━━━ PROVIDED DATA
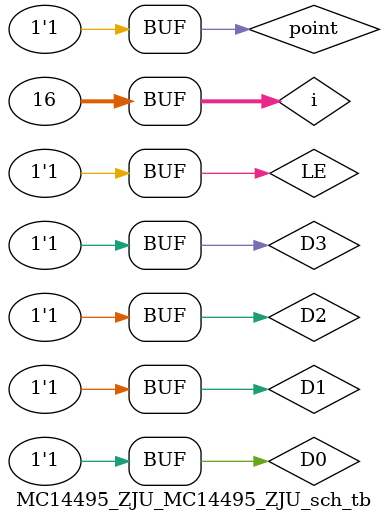
<source format=v>

`timescale 1ns / 1ps

module MC14495_ZJU_MC14495_ZJU_sch_tb();

// Inputs
   reg D3;
   reg D0;
   reg D1;
   reg D2;
   reg LE;
   reg point;

// Output
   wire p;
   wire g;
   wire f;
   wire e;
   wire d;
   wire c;
   wire b;
   wire a;
	integer i;

// Bidirs

// Instantiate the UUT
   MC14495_ZJU UUT (
		.D3(D3), 
		.D0(D0), 
		.D1(D1), 
		.D2(D2), 
		.LE(LE), 
		.point(point), 
		.p(p), 
		.g(g), 
		.f(f), 
		.e(e), 
		.d(d), 
		.c(c), 
		.b(b), 
		.a(a)
   );
// Initialize Inputs
   //`ifdef auto_init
       initial begin
		D3 = 0;
		D0 = 0;
		D1 = 0;
		D2 = 0;
		LE = 0;
		point = 0;
		for(i=0;i<=15;i=i+1)
		begin
		#50;
		{D3,D2,D1,D0}=i;
		point=i;
		end
		#50;
		LE=1;
		end
   //`endif
endmodule

</source>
━━━━━━
Copy out every line of the data in which the word "wire" is found.

ANSWER BELOW =>
   wire p;
   wire g;
   wire f;
   wire e;
   wire d;
   wire c;
   wire b;
   wire a;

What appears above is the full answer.